There are only 24 possible orientations achievable by 90° rotations around coordinate axis, which form the rotation group of a cube, also known as the chiral octahedral symmetry group. Since there are only 24 elements, you could easily build a multiplication table for them. (In fact, you only need a 24 × 6 table, since only 6 of the elements are 90° rotations.)

The elements of the rotation group can also be naturally represented by 3×3 transformation matrices — in particular, those 3×3 matrices which:

• contain only the values -1, 0 and 1,
• have exactly one non-zero value in each row and each column, and
• have their determinant equal to 1 (rather than -1).

Among these matrices, the 90° rotations are those which swap two coordinate axes while negating one of them, i.e. those that have a single 1 on the diagonal and one 1 and one -1 off the diagonal.

This matrix representation allows you to use straightforward matrix multiplication to combine rotations, and to apply those rotations to point coordinates. Since all the elements of the matrices are integers, you don't need to worry about rounding errors.

• Thanks, this sounds pretty good. When you say a multiplication table, you mean a lookup table where one index is the previous orientation (24 possibilities) and the other index is the 90-degree rotation (6 possibilities), and the value in each cell is the resulting orientation (24 possibilities)? I guess the part of this that seems complicated is mapping the 24 different orientations to/from a linear value. I like the idea of 3x3 integer matrices. But I'm not sure how to use those to query whether a cell is connected in a given direction. Use the inverse matrx to map that direction backwards? – LarsH Oct 31 '11 at 20:07
• That should work, yes. Note that, since these matrices are orthogonal, their inverse is equal to their transpose. – Ilmari Karonen Oct 31 '11 at 20:49
• Ah, my linear algebra is so rusty. – LarsH Oct 31 '11 at 21:33

The solution I'm leaning toward is this...

For the puzzle logic, I will have for each cell (or piece) an array of 6 directions, storing a boolean value isConnected.

When initializing a cell, this boolean array is initialized from the array for the archetype of the shape being placed in the call.

Whenever a given piece is rotated, I call a function rotateFaces(rotation) that permutes these 6 boolean face values according to whether rotation is '+x', '-x', '+y', etc. Based on the axis it selects a sequence of four directions. Then the selected sequence is used to permute four of the six values in the array. E.g. if the rotation is '+x', then the sequence of directions to permute are +y, +z, -y, -z. So the boolean value for +y is shifted to +z, and so on in a cycle.

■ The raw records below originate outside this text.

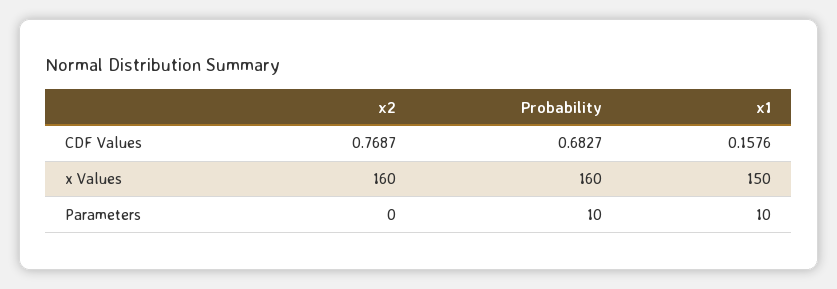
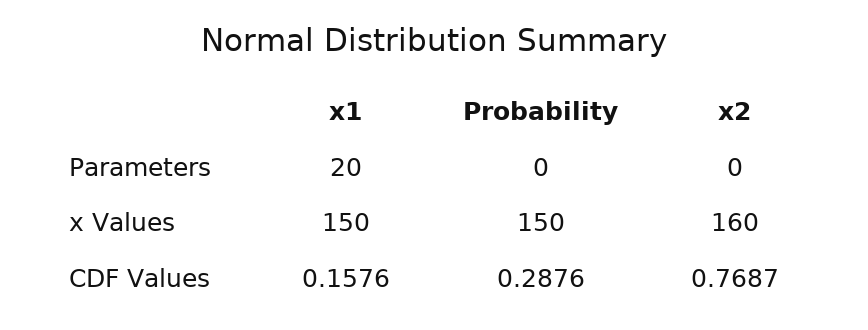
  {
    "x2": {
      "CDF Values": 0.7687,
      "x Values": 160,
      "Parameters": 0
    },
    "Probability": {
-     "CDF Values": 0.6827,
+     "CDF Values": 0.2876,
-     "x Values": 160,
+     "x Values": 150,
-     "Parameters": 10
+     "Parameters": 0
    },
    "x1": {
      "CDF Values": 0.1576,
      "x Values": 150,
-     "Parameters": 10
+     "Parameters": 20
    }
  }

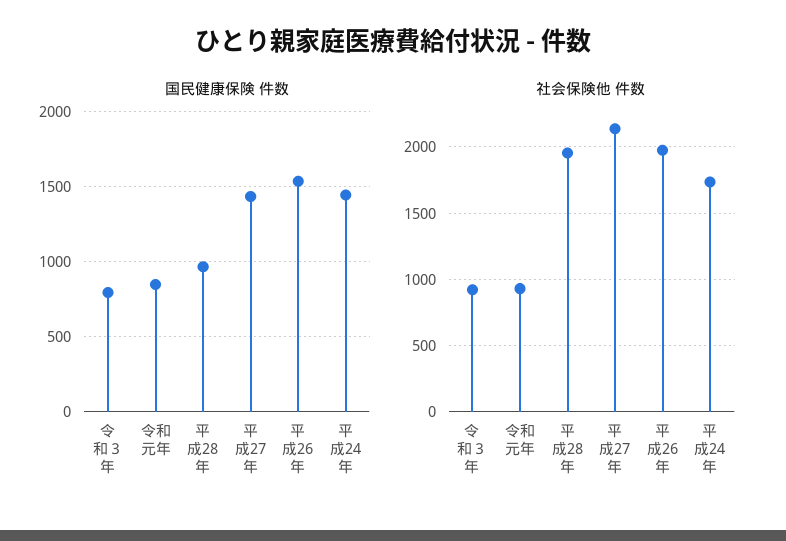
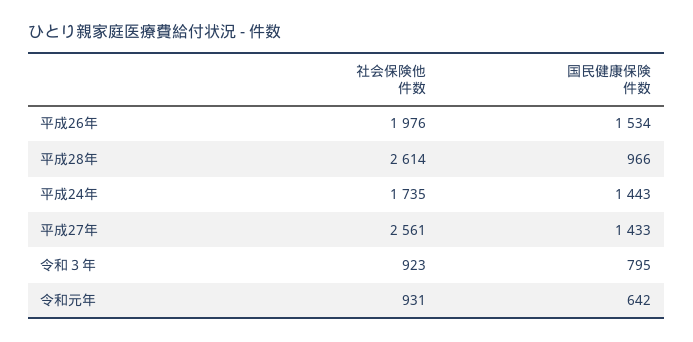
  {
    "国民健康保険 件数": {
      "令和３年": 795,
-     "令和元年": 850,
+     "令和元年": 642,
      "平成28年": 966,
      "平成27年": 1433,
      "平成26年": 1534,
      "平成24年": 1443
    },
    "社会保険他 件数": {
      "令和３年": 923,
      "令和元年": 931,
-     "平成28年": 1950,
+     "平成28年": 2614,
-     "平成27年": 2150,
+     "平成27年": 2561,
      "平成26年": 1976,
      "平成24年": 1735
    }
  }

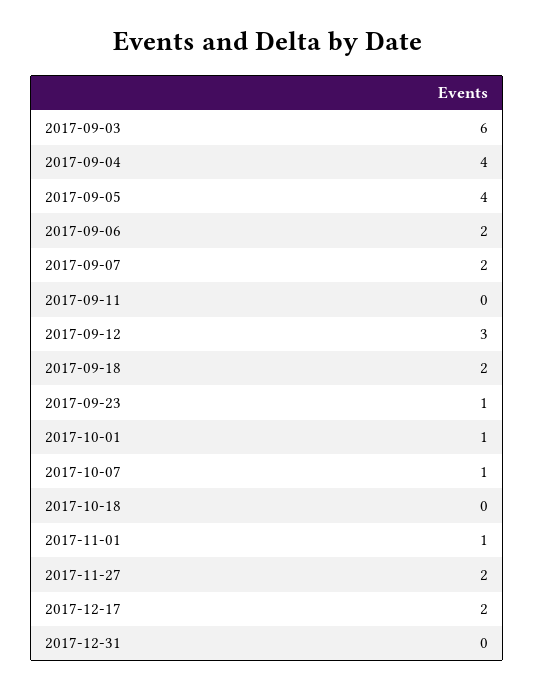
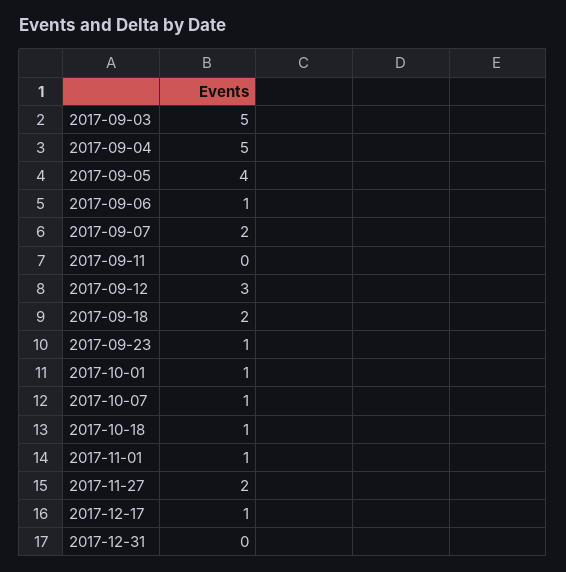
  {
-   "2017-09-03": 6,
+   "2017-09-03": 5,
-   "2017-09-04": 4,
+   "2017-09-04": 5,
    "2017-09-05": 4,
-   "2017-09-06": 2,
+   "2017-09-06": 1,
    "2017-09-07": 2,
    "2017-09-11": 0,
    "2017-09-12": 3,
    "2017-09-18": 2,
    "2017-09-23": 1,
    "2017-10-01": 1,
    "2017-10-07": 1,
-   "2017-10-18": 0,
+   "2017-10-18": 1,
    "2017-11-01": 1,
    "2017-11-27": 2,
-   "2017-12-17": 2,
+   "2017-12-17": 1,
    "2017-12-31": 0
  }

To query whether a piece is connected in a given direction in its current orientation, we just query the boolean array for that direction.

That way I can avoid any floating point rounding issues, the math is all fairly simple, and the query (which will happen very often) is quick.

The graphic display of the pieces will most likely be handled separately via the scene graph library. I may see if I can "round" their orientation to be axis-aligned after each move is completed.